(RECORDS SHOWN Opens)
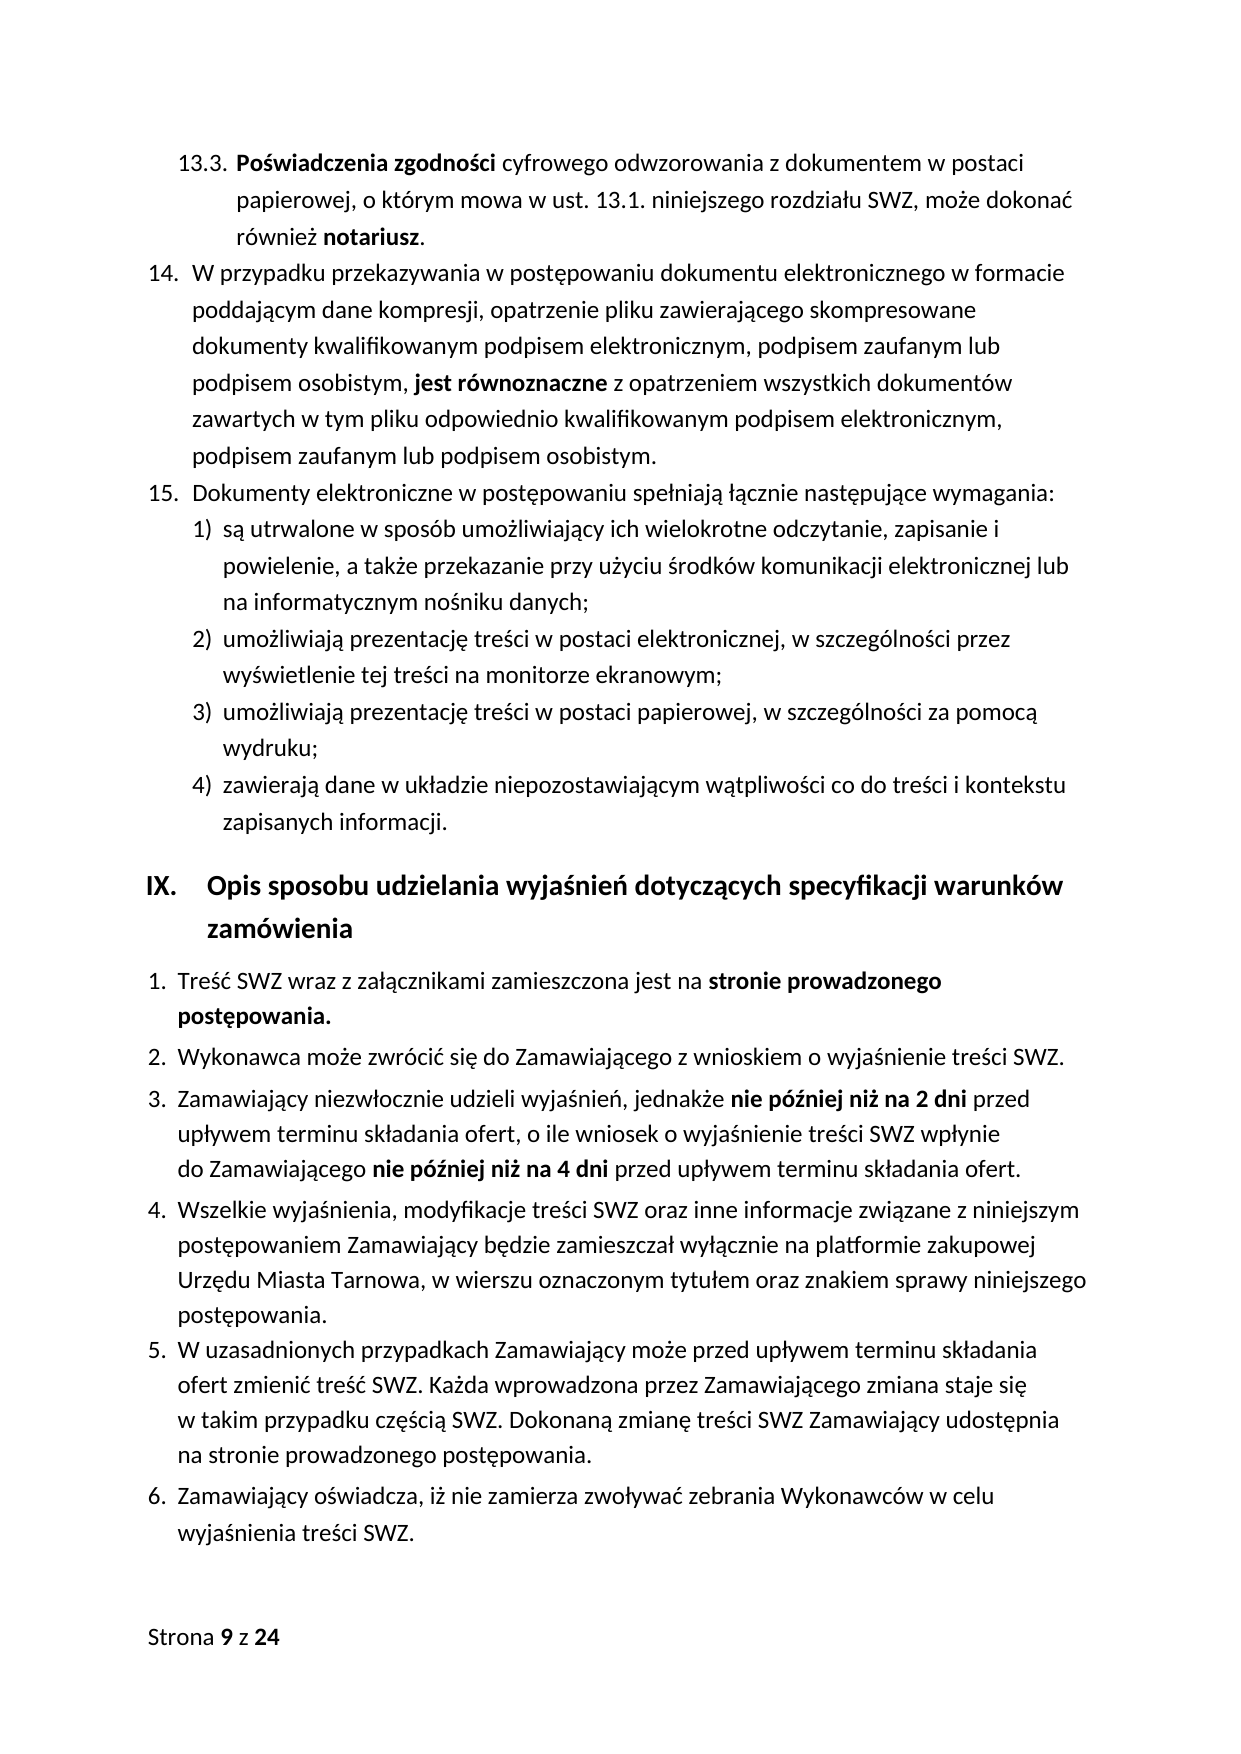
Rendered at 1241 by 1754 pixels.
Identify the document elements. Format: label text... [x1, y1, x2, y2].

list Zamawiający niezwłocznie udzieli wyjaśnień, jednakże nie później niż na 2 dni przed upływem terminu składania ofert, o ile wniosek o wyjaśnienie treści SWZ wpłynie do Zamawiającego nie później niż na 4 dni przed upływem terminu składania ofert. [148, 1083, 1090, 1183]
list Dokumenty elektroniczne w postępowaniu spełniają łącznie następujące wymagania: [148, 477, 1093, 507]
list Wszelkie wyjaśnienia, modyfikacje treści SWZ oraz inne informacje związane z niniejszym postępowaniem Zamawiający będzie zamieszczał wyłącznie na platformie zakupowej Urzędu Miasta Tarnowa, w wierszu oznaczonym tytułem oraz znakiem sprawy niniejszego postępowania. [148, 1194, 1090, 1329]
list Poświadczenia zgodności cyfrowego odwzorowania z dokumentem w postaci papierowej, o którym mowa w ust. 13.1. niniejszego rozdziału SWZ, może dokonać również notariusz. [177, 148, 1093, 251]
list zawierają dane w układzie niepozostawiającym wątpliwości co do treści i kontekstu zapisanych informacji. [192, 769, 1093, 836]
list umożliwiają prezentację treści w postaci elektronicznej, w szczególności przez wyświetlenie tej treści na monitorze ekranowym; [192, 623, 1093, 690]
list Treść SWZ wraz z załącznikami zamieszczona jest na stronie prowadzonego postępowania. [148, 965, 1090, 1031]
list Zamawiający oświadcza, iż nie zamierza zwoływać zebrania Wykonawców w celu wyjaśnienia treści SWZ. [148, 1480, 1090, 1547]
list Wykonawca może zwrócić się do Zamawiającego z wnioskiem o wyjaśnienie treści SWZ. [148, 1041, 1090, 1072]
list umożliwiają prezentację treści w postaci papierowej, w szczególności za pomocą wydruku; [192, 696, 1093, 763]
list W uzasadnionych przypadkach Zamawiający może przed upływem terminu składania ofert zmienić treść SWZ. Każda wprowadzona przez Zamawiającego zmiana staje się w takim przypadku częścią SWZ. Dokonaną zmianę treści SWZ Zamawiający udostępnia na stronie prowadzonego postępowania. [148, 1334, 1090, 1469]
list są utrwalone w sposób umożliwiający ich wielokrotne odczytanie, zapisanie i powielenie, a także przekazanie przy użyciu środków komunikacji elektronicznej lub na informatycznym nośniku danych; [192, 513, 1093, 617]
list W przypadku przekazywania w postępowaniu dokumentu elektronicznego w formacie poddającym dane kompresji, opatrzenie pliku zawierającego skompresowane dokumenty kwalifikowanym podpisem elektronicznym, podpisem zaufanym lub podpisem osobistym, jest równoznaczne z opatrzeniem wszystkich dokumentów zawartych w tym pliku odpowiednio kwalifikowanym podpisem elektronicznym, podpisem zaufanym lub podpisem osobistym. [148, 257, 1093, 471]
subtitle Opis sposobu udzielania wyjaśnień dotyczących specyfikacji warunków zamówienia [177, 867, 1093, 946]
(RECORDS SHOWN Closes)
(RECORDS SHOWN Opens)
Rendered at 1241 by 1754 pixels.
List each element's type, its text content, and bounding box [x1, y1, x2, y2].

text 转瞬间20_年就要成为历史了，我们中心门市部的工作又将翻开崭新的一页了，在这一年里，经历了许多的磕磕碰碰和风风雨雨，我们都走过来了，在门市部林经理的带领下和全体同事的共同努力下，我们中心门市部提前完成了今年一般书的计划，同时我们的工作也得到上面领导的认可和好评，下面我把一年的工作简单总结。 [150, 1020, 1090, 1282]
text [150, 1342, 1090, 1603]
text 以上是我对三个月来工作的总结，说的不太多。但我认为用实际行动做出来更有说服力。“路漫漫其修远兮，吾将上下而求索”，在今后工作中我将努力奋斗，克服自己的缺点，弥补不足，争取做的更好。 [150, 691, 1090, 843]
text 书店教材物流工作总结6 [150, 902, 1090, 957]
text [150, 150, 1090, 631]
(RECORDS SHOWN Closes)
▸ **EXERCISE OBJECTIVE**: Please, from the entries above, set down exactly the lines from the one containing "List each element's" through the one containing "text [150, 150, 1090, 631]", and only those.

▸ **RESPONSE**:
List each element's type, its text content, and bounding box [x1, y1, x2, y2].

text 转瞬间20_年就要成为历史了，我们中心门市部的工作又将翻开崭新的一页了，在这一年里，经历了许多的磕磕碰碰和风风雨雨，我们都走过来了，在门市部林经理的带领下和全体同事的共同努力下，我们中心门市部提前完成了今年一般书的计划，同时我们的工作也得到上面领导的认可和好评，下面我把一年的工作简单总结。 [150, 1020, 1090, 1282]
text [150, 1342, 1090, 1603]
text 以上是我对三个月来工作的总结，说的不太多。但我认为用实际行动做出来更有说服力。“路漫漫其修远兮，吾将上下而求索”，在今后工作中我将努力奋斗，克服自己的缺点，弥补不足，争取做的更好。 [150, 691, 1090, 843]
text 书店教材物流工作总结6 [150, 902, 1090, 957]
text [150, 150, 1090, 631]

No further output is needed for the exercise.